> _INSTRUCTIONS_:
a: Print a passage of the court opinion word for word. Begin at the words "At the time" and stop after "were running concurrently.".
b: Do the following statements agree with the court opinion? For each, answer yes or no and quote the deciding words exactly. (i) The burglary behind the charges took place on November 2, 2004. (ii) The Norwalk and Stamford sentences were running consecutively. (iii) The judgment mittimus specifically referred to the Stamford sentence.

> _READING PASSAGE_:
______________________________
Clarence PATTERSON v. COMMISSIONER OF CORRECTION.
The petitioner, Clarence Patterson, appeals following the partial denial of his petition for certification to appeal from the judgment of the habeas court denying his petition for a writ of habeas corpus. In this appeal, the petitioner claims that the habeas court (1) abused its discretion in denying in part his petition for certification to appeal, and (2) improperly determined that his trial counsel did not render ineffective assistance. We dismiss the appeal.
The following facts are relevant to our disposition of this case. The underlying criminal charges arose from a residential burglary that occurred on November 2, 2004. The petitioner was charged with burglary in the third degree in violation of General Statutes § 53a–103, larceny in the fourth degree in violation of General Statutes § 53a–125, and criminal mischief in the third degree in violation of General Statutes § 53a–117.
On the afternoon of March 31, 2008, the petitioner accepted a plea agreement of three years incarceration to run consecutively to his “present sentence” in exchange for guilty pleas on all of the charges. (Emphasis added.) The court, B. Kaplan, J., thoroughly canvassed the petitioner and determined that his plea was “knowingly and voluntarily made with the assistance of competent counsel. Thereafter, it sentenced the petitioner, as agreed, to a total effective sentence of three years to run consecutive to his present sentence.” (Emphasis added.)
At the time that the petitioner entered into the plea agreement, he was serving a five year sentence stemming from guilty pleas entered on March 30, 2006, in Stamford (Stamford sentence). Additionally, he was serving a three year sentence stemming from guilty pleas entered on February 22, 2006, in Norwalk (Norwalk sentence). The sentences were running concurrently.
The judgment mittimus provided that the petitioner's sentence was to run consecutively to his “present sentence,” but it did not specifically refer to either his Norwalk or Stamford sentence. Consistent with its practice, the Department of Correction interpreted the judgment mittimus as referring to the petitioner's controlling sentence—that is, the longer sentence that he was serving. Accordingly, the petitioner's sentence pursuant to the subject plea agreement was three years incarceration to run consecutively to his five year Stamford sentence.
On August 13, 2010, the petitioner filed an amended petition for a writ of habeas corpus, alleging, in pertinent part, ineffective assistance of his trial counsel, Tina Sypek D'Amato. The petitioner alleged that D'Amato failed to clarify whether the plea agreement was consecutive to his Norwalk or Stamford sentence. Consequently, he alleged “that in agreeing to accept a sentence of three years consecutive to his ‘present sentence,’ he agreed to accept a three year sentence that would run consecutive to the three year [Norwalk sentence] ․ as opposed to running consecutive to the five year [Stamford] sentence․” Because he believed that he would be incarcerated for a total of six years, rather than a total of eight years, he alleged that D'Amato rendered deficient performance by failing to ensure that his guilty pleas were knowing, intelligent, and voluntary. He contends that absent D'Amato's deficient performance, he would have rejected the plea agreement and proceeded to trial.
______________________________
> _GIVEN RECORDS_:
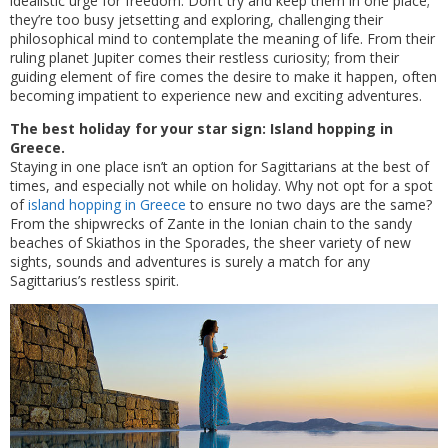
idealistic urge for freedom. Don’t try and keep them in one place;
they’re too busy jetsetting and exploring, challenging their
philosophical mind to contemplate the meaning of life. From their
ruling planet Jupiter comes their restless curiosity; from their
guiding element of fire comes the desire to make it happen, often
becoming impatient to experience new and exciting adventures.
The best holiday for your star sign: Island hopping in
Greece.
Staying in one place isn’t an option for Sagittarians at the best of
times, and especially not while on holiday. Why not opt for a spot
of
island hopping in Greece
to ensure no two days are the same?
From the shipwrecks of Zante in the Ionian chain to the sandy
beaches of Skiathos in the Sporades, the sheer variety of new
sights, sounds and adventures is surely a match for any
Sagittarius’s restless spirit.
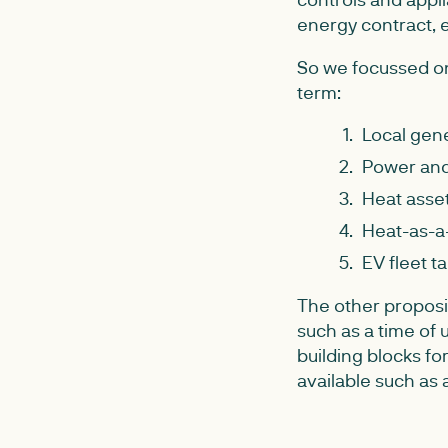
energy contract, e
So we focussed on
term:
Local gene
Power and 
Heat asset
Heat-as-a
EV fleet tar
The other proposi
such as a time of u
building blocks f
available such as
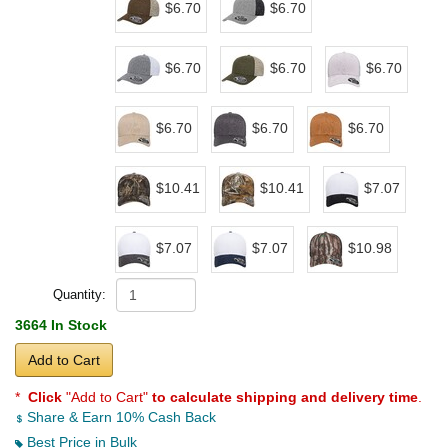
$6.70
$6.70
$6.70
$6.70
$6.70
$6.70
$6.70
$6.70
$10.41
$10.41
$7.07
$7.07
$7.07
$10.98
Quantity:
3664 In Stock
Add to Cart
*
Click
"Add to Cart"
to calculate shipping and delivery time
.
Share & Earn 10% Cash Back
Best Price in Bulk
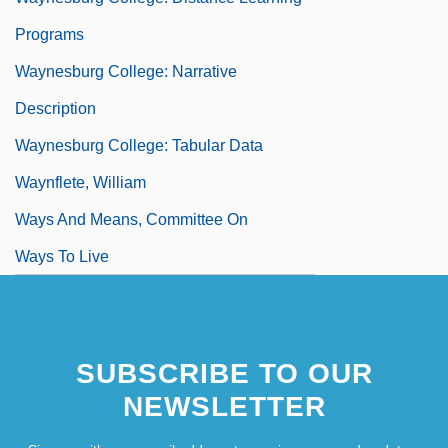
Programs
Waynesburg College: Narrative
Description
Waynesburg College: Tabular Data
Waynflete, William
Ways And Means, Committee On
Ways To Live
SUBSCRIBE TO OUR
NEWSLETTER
______________________________
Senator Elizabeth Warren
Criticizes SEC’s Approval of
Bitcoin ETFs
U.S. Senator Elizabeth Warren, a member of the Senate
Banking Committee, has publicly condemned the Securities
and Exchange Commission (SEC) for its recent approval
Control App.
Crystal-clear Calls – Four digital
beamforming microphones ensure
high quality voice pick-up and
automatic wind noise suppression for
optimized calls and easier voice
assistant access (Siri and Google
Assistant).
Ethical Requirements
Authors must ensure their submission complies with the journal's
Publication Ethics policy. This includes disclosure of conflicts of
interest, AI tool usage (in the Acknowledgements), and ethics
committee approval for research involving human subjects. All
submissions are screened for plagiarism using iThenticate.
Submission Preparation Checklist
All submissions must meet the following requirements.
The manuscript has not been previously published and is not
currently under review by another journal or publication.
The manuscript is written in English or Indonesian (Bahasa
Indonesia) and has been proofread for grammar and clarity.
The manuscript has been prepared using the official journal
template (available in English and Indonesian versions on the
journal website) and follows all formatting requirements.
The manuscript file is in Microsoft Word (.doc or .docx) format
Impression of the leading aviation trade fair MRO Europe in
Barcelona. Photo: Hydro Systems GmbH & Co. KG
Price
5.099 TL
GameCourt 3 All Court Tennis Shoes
______________________________
> _SOLUTIONS_:
a:
At the time that the petitioner entered into the plea agreement, he was serving a five year sentence stemming from guilty pleas entered on March 30, 2006, in Stamford (Stamford sentence). Additionally, he was serving a three year sentence stemming from guilty pleas entered on February 22, 2006, in Norwalk (Norwalk sentence). The sentences were running concurrently.

b:
(i) Yes: "a residential burglary that occurred on November 2, 2004"
(ii) No: "The sentences were running concurrently."
(iii) No: "but it did not specifically refer to either his Norwalk or Stamford sentence"